California

US Taxpayer Money Misused for Water Project: Federal Audit

The audit says California water districts and not federal taxpayers were supposed to bear the costs of the $16 billion project.

The U.S. Department of Interior improperly contributed tens of millions of dollars in taxpayer money to help politically powerful California water districts plan for a massive project to ship the state's water from north to south, a new federal audit said Friday.

Federal officials gave $84 million to help finance the water districts' planning, backed by Democratic Gov. Jerry Brown, to build two giant water tunnels to re-engineer the state's water system, according to the audit by the inspector general's office of the U.S. Interior Department obtained by The Associated Press.

By California law and by an agreement by the water districts, California water districts and not federal taxpayers are supposed to bear the costs of the $16 billion project, the audit said.

The proposed tunnels are part of Brown's decadeslong push for a project that would more readily carry water from green Northern California south, mainly for use by cities and farms in central and Southern California. Voters rejected an early version of the proposal in a statewide vote in the 1980s.

California water districts are making final decisions on whether to go ahead with the controversial project.

The inspector general says federal authorities did not fully disclose to Congress or others that it was covering much of the cost of the project's planning.

The actions by the Bureau of Reclamation, which is part of the Interior Department, mean that federal taxpayers paid a third of the cost of the project's planning up to 2016, the audit said.

Central Valley water districts that were supposed to pay 50 percent of the tunnels' planning costs contributed only 18 percent, the audit found.

California officials, meanwhile, have consistently said no taxpayer money was being spent on the project.

Asked if auditors wanted contractors to repay the money, Interior spokeswoman Nancy DiPaolo said, "We certainly hope so." That decision was up to California, she said.

Thomas Birmingham, general manager of the sprawling Central Valley rural water district Westlands, which received one of the largest shares from the government, said he knew of nothing about the arrangement that was "inconsistent with either state or federal law."

"The state was aware of it," Birmingham said of the federal payments. "No one indicated this was somehow a violation of the letter or spirit of the agreement" guiding the costs of the project.

Birmingham said water districts would be responsible for reimbursing the federal money if the project went forward and benefited those districts.

Spokespeople for the Bureau of Reclamation, Brown's office and the state Department of Water Resources either had no immediate comment Friday or did not respond to requests for comment.

The audit's findings were "appalling," said Doug Obegi of the Natural Resources Defense Council environmental group, which has opposed the project on the grounds that it would speed up the extinction of several endangered native species.

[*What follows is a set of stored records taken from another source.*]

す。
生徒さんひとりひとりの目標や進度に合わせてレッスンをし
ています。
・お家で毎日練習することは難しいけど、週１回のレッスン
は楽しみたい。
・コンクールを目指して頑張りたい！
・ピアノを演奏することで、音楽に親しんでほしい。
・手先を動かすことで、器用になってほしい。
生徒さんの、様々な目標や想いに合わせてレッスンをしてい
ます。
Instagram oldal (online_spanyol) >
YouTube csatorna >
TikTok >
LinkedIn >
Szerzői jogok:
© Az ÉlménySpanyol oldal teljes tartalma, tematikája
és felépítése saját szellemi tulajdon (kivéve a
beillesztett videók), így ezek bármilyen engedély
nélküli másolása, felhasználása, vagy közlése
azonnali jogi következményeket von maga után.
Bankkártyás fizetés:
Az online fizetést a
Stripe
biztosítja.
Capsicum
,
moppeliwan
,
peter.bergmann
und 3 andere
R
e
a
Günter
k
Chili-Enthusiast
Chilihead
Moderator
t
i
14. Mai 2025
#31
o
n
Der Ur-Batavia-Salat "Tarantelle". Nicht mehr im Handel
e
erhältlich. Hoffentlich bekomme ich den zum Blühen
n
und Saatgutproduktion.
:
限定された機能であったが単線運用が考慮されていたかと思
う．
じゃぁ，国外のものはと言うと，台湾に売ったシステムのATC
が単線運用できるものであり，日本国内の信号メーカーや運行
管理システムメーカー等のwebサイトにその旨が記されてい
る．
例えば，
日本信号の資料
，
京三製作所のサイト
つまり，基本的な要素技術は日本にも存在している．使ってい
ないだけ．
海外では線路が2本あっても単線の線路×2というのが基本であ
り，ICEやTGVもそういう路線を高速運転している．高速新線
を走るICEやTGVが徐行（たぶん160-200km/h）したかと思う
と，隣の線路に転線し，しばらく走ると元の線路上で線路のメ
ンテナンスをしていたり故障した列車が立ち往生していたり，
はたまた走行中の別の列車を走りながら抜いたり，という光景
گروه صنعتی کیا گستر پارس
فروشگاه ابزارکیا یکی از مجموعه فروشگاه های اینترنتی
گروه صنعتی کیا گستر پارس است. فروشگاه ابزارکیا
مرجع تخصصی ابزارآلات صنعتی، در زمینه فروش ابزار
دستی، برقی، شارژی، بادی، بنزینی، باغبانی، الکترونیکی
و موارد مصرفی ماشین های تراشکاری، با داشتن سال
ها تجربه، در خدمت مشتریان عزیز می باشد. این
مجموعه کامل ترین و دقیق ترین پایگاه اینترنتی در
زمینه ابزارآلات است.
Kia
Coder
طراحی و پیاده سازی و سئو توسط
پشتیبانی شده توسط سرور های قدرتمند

"The public is paying for what a private party is supposed to pay for," Obegi said. "That is taking the public's money, and that's not OK."

A former lobbyist for Westlands, David Bernhardt, has been a top official in the Interior Department under the George W. Bush administration and again under Trump. Critics long have said Westlands has benefited from its ties to the federal agency, which the water district and Interior deny.

"I wish I were surprised to learn that the Westlands Water District colluded with the Interior Department to hide millions of dollars in unauthorized payments from Congress, but this is typical of the longstanding and incestuous relationship between the largest irrigation district in the country and its federal patrons," said U.S. Rep. Jared Huffman, a California Democrat.